Rocked by scandal and delayed for more than a decade, the construction of a long-sought Liberty City transit hub that will also offer shopping and affordable housing is finally under way.
Workers are steering bulldozers and wielding wrecking balls, tearing down what remains of 13 decayed businesses in a run-down neighborhood that for decades has fought crime, drugs and worn-out roads.
The goal: To combine transit, retail and housing into one liveable urban village where people can eat, shop, live and hop on public transportation. Planners hope to create enough pedestrian traffic to return at least one small section of Liberty City to the glory days of the 60s and 70s, when it was one of the most vibrant neighborhoods in all of Miami.
I was raised there. This used to be such a thriving intersection, and it just fell under, said Miami-Dade Commissioner Audrey Edmonson, who has fought to build the village since she took office in 2005.
Back in the day, the busy Seventh Avenue corridor near Martin Luther King Jr. Drive, where the transit village will be built, boasted a Byrons department store, tailor shops, photography studios, a Fredericks of Hollywood and a Winn-Dixie supermarket.
Those stores are gone now and pedestrian traffic almost non-existent, thanks mostly to the construction of Interstate 95 in the 70s, and the 1980 McDuffie riots, when Miamis urban core was torn to shreds and burned down after a group of police officers who beat motorcyclist Arthur McDuffie to death were acquitted at trial.
Now, almost 15 years since former U.S. Rep. Carrie Meek set her sights on revitalization, and six years since the plan was put on hold after the countys inspector general accused the former developer of questionable billing practices, one block is about to get a much-needed makeover.
The $54 million project is located between Northwest Sixth Court and Seventh Avenue, and 61st and 62nd streets. When complete, by the end of next year, its five bus bays will serve as a major transfer site with shuttles to downtown Miami and Metrorail stations. It will also have a large transit office for ticket buyers.
Aside from transportation, the complex will include a 22,000-square-foot playhouse theater for small productions, 8,000 square feet on the ground floor for retail, and more than 160 affordable apartments on the second floor that will rent for between $280 and $853 a month.
Its going to be the catalyst and economic driver in this corridor, Edmonson said.

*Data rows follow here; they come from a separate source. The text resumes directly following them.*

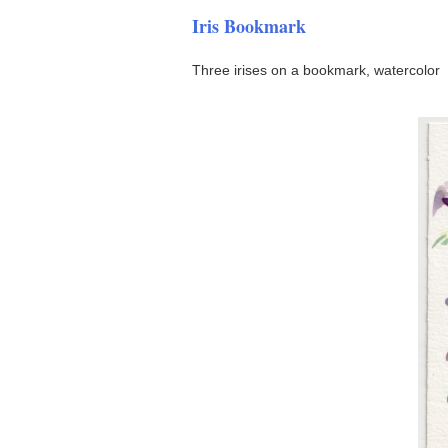
Iris Bookmark
Three irises on a bookmark, watercolor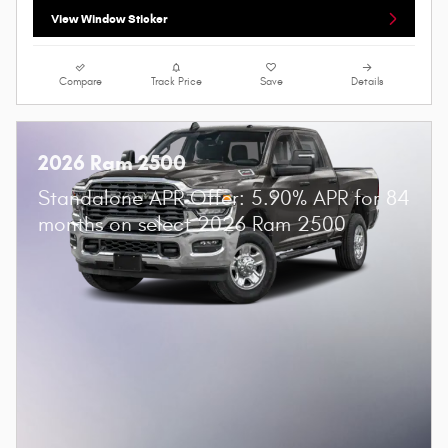
View Window Sticker
Compare
Track Price
Save
Details
2026 Ram 2500
Standalone APR Offer: 5.90% APR for 84
months on select 2026 Ram 2500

Getting everyone on board with the project hasnt been easy.
Before development plans were set in stone, Miami-Dade and the Carlisle Development Group partners on the project had to get the 13 property owners on the block to sell, and work out agreements with some of their tenants.
One shop keeper who had been there for decades refused to move, demanding $5 million, then $2 million, said Kenneth Naylor, chief operating officer of Carlisle. When the city of Miami finally declared the shoe-repair shop, which was on county-owned property, an unsafe structure, the retailer left and Carlisle tore it down.
Then there are Rafael Koblence and Markera Galustyants, owners of three pieces of property facing Seventh Avenue, two of them empty, the other a barber shop known as a community fixture. So far theyve refused to sell. At one point, Koblence said, the sides had agreed on a deal for $2.1 million, but when Carlisle came back with an offer of $620,000 due to a lowered property assessment, it only angered the duo.